◆ **PROBLEM SET**:
(A) According to the blog post on brokenness, what was the title of the blog the writer had posted the day before?
(B) Reproduce word for word the section of the blog post on brokenness that opens with the words containing "This response and" and closes with "your own risk.".

◆ **PAGE EXCERPT**:
════

When I say broken, I DO mean broken. As in, shattered, splintered, effed all the way up. When I first started recovery, I was an utter mess. I had good reason to be, too. I've been through a LOT of crap. And I have spent the majority of my life using that crap as a crutch to do a lot of stupid, selfish sh&%. And boo hoo, right? Cuz we ALL have crap to overcome.

I posted a blog yesterday entitled, "Why Guys Dump Girls They're Into." It's basically a reposting of my friend's written responses to an article someone sent him. Go back and read it if you haven't... he's awesome. Anyway, something he said in one of his responses really made me stop and think:

I was briefly married during the worst four years of my life. I tried to help three different people that couldn’t even help themselves. So I responded by spending a few years being incredibly selfish. The most selfish I have been in my entire life. I dated many women and it always ended when they wanted more. I justified my rude and inappropriate behavior by stating up front to each of them where I was and what I could offer and nothing more. After coming to my senses and taking a self-implemented sabbatical from dating, I went back and apologized to most of them. I am friends with most of my ex-girlfriends and many of my flings. I genuinely liked them and I still do. I truly believe we all deserve to be treated with respect.

This response and in particular, the highlighted lines, REALLY made me think. Because I have soooooo done that. And I've had it done to me more times than I can count...

I'm changing that about myself. It makes me sick. It's not that I didn't care about others in any given situation; it's that I was so narcissistic I couldn't see past the nose on my face. I cared about me more. I led people on and let them think what they wanted... Instead of dealing with my stuff, I grabbed for what I could and drug others along for the ride with me. And I justified it all by being "honest" and openly admitting my brokenness up front, like a disclaimer: play at your own risk.

Well guess what? BROKENNESS IS NOT A GET-OUT-OF-JAIL-FREE CARD. IT MATTERS how you treat people. I can SAY all day long that I don't want a commitment, I don't want to be tied down, I'm not ready for anything heavy... blah blah blah whatever the phraseology is. But if I am spending time with someone, saying sweet nothings, sleeping with them, etc. etc., then it doesn't matter what I SAY. Because my ACTIONS say different. And it is NOT OKAY to play with people like that.

EVERYONE deserves to be treated with respect. And if I'm not in a place where I can make the promises that come UNSPOKEN BUT BY DEFAULT when I spend time with someone, say sweet nothings, sleep with them, etc. etc., then I should keep my happy ass to myself. In other words, if I'm playing like I am committed but can't back it up with the real thing, I have no business being there. And NEWS FLASH: sleeping with someone is a commitment, or it should be. I feel very sorry for you if it isn't.

════

◆ **GIVEN RECORDS**:

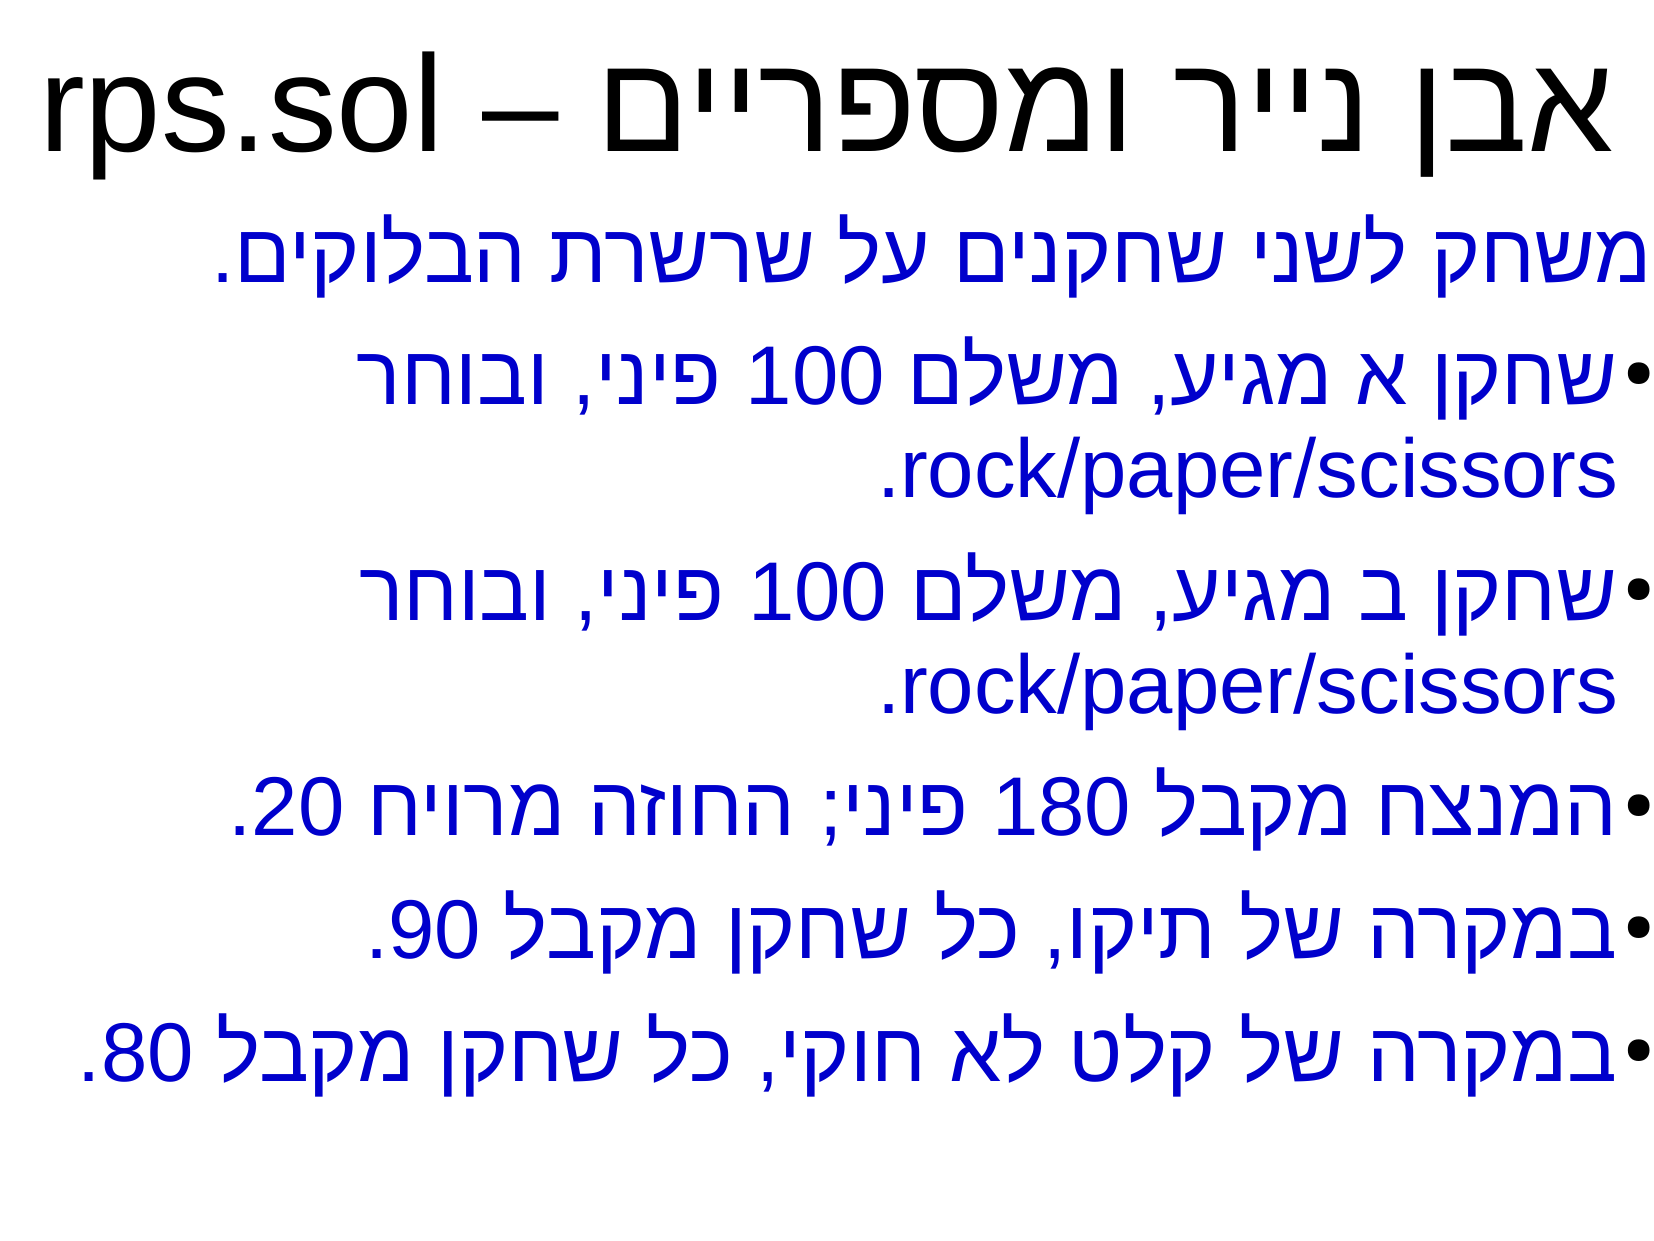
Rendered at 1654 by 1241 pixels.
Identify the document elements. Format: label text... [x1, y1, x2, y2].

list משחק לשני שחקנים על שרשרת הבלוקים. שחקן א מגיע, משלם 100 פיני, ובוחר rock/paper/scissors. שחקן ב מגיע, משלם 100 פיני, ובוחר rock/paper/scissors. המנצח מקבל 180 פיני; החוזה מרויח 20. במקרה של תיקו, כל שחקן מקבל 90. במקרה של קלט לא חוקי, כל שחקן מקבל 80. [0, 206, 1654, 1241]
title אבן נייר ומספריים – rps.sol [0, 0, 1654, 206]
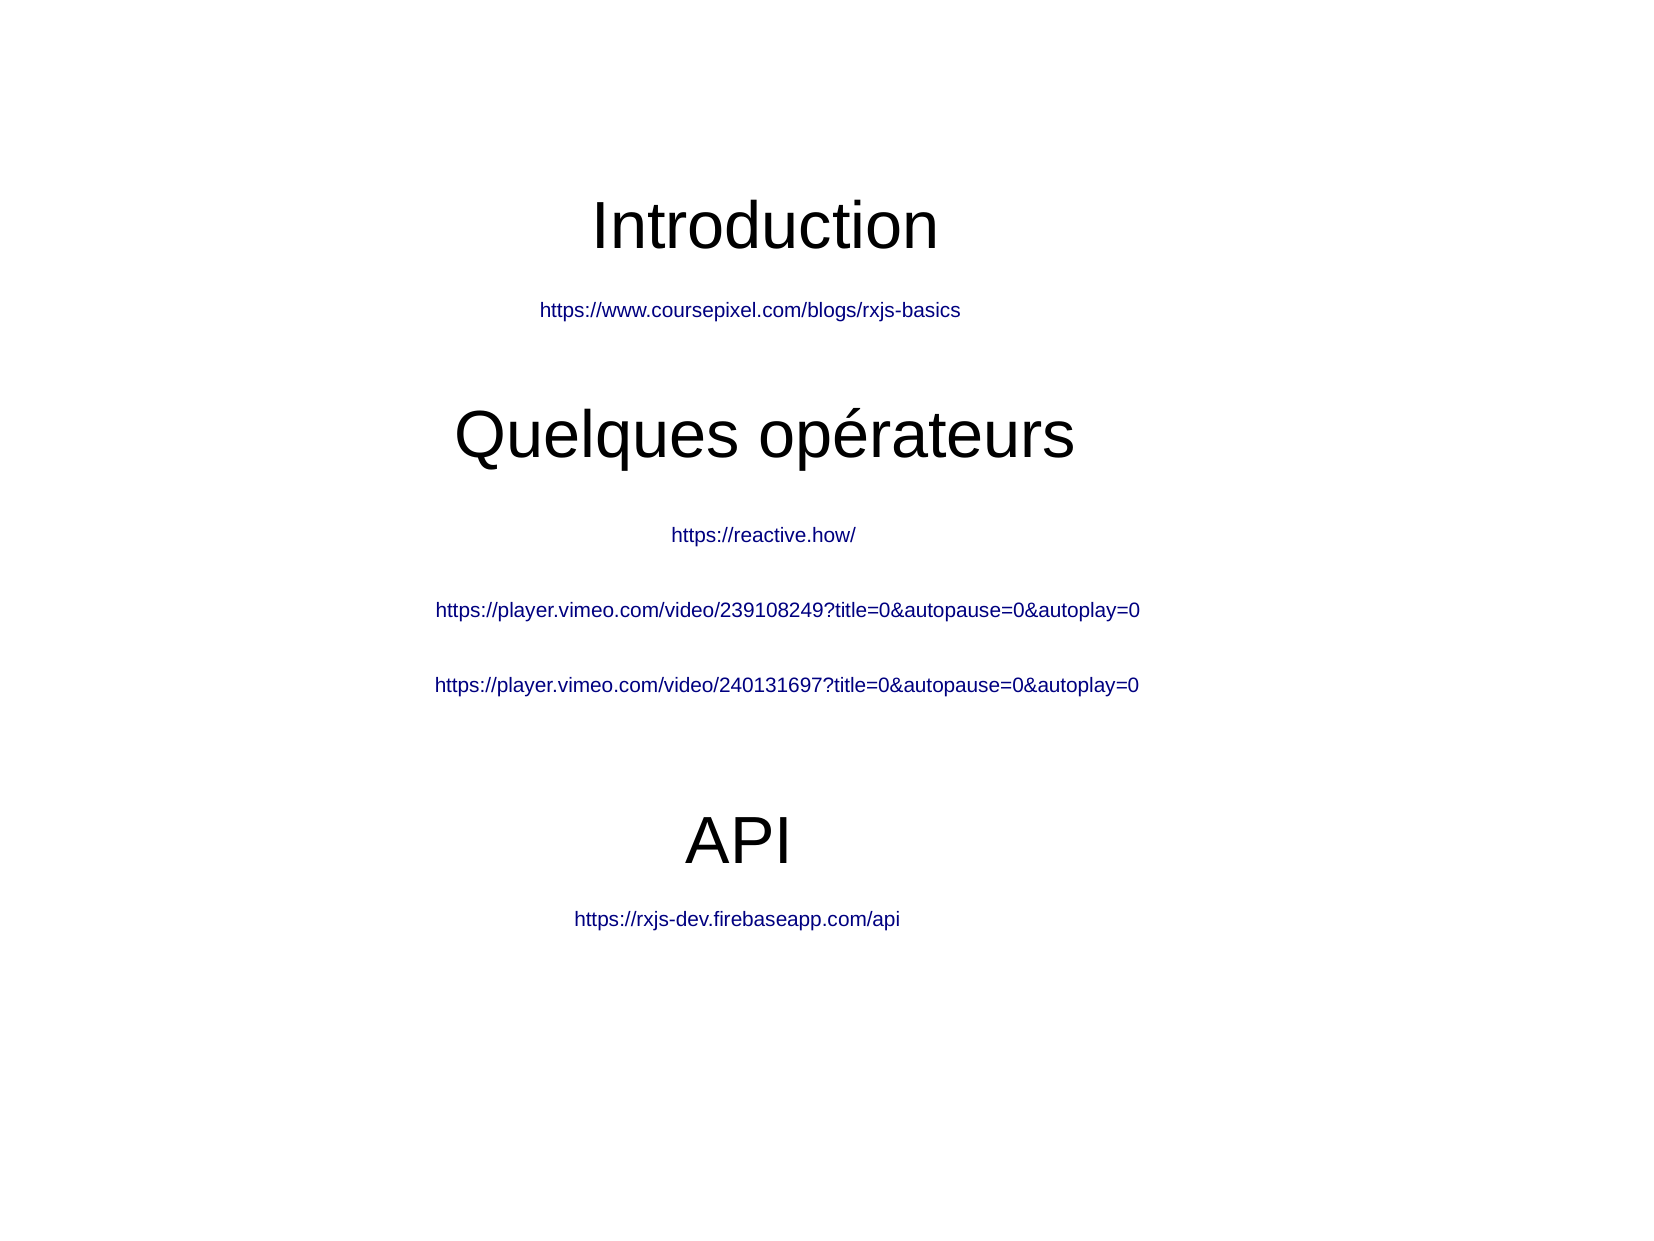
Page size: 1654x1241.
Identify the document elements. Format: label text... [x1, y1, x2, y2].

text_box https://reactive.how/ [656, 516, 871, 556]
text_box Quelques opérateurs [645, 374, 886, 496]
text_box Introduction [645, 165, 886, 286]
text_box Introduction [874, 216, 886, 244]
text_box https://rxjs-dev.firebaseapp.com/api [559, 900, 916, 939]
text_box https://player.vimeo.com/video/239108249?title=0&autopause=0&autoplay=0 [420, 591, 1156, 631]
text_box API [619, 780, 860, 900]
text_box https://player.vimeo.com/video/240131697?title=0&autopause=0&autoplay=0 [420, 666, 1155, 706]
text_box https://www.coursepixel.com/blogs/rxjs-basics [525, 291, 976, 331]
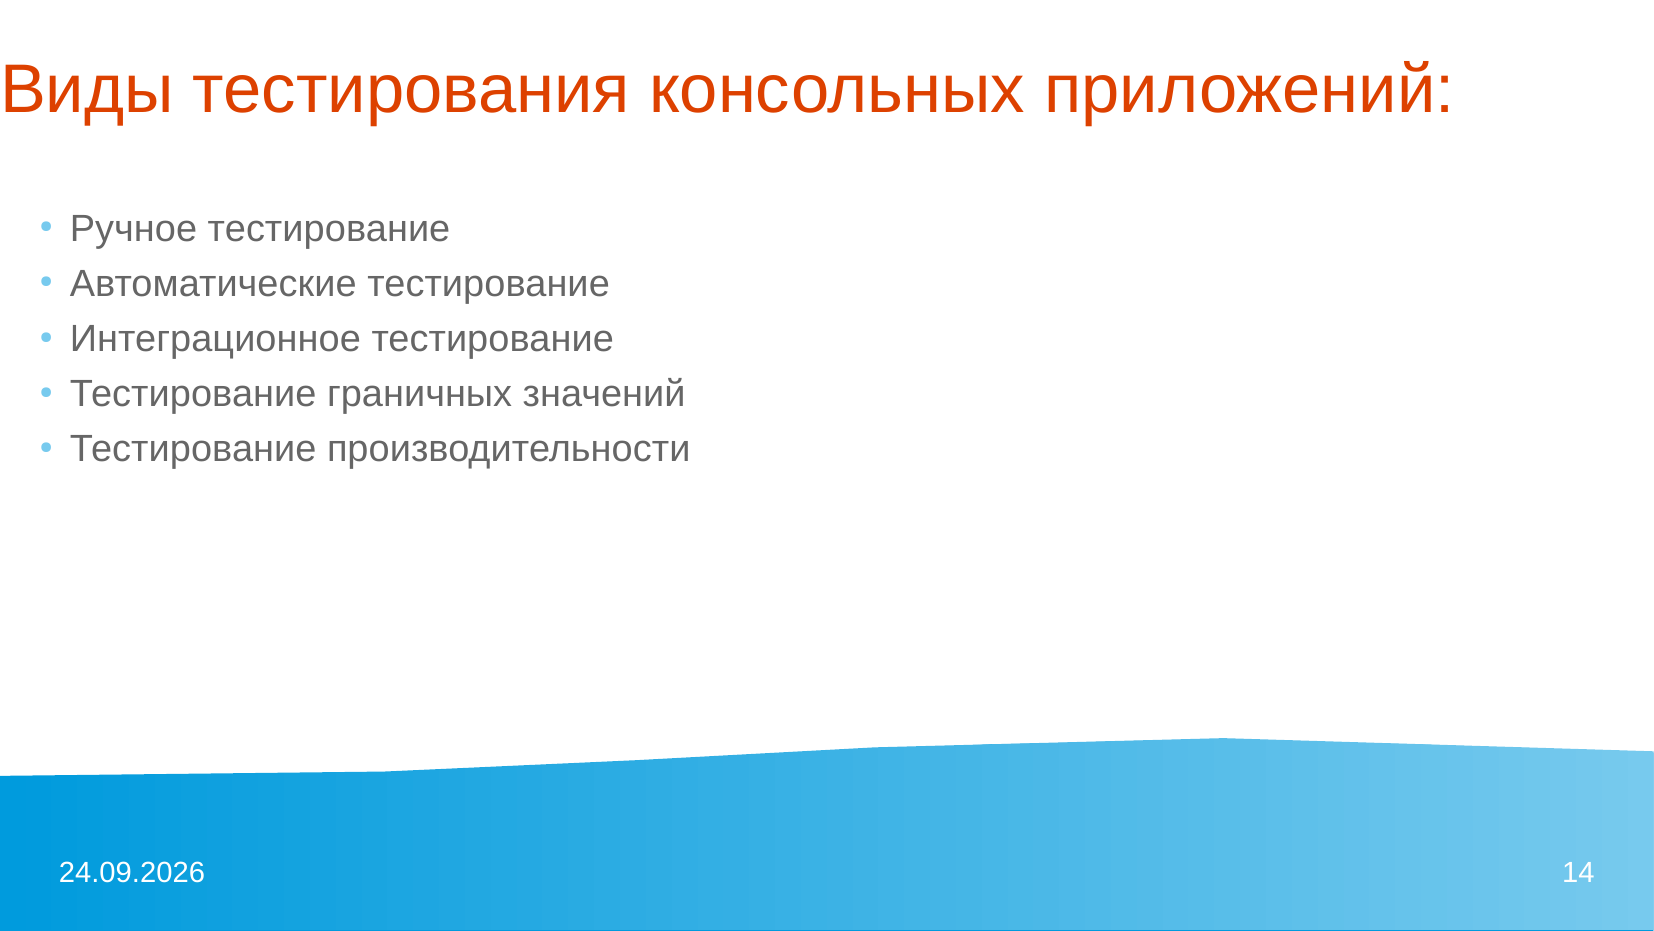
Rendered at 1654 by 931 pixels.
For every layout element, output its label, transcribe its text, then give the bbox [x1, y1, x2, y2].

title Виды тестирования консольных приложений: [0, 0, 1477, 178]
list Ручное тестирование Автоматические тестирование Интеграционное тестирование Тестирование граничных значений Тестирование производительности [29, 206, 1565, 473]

════

◆ **THE RESULTS**:
(A) "Why Guys Dump Girls They're Into."

(B)
This response and in particular, the highlighted lines, REALLY made me think. Because I have soooooo done that. And I've had it done to me more times than I can count...

I'm changing that about myself. It makes me sick. It's not that I didn't care about others in any given situation; it's that I was so narcissistic I couldn't see past the nose on my face. I cared about me more. I led people on and let them think what they wanted... Instead of dealing with my stuff, I grabbed for what I could and drug others along for the ride with me. And I justified it all by being "honest" and openly admitting my brokenness up front, like a disclaimer: play at your own risk.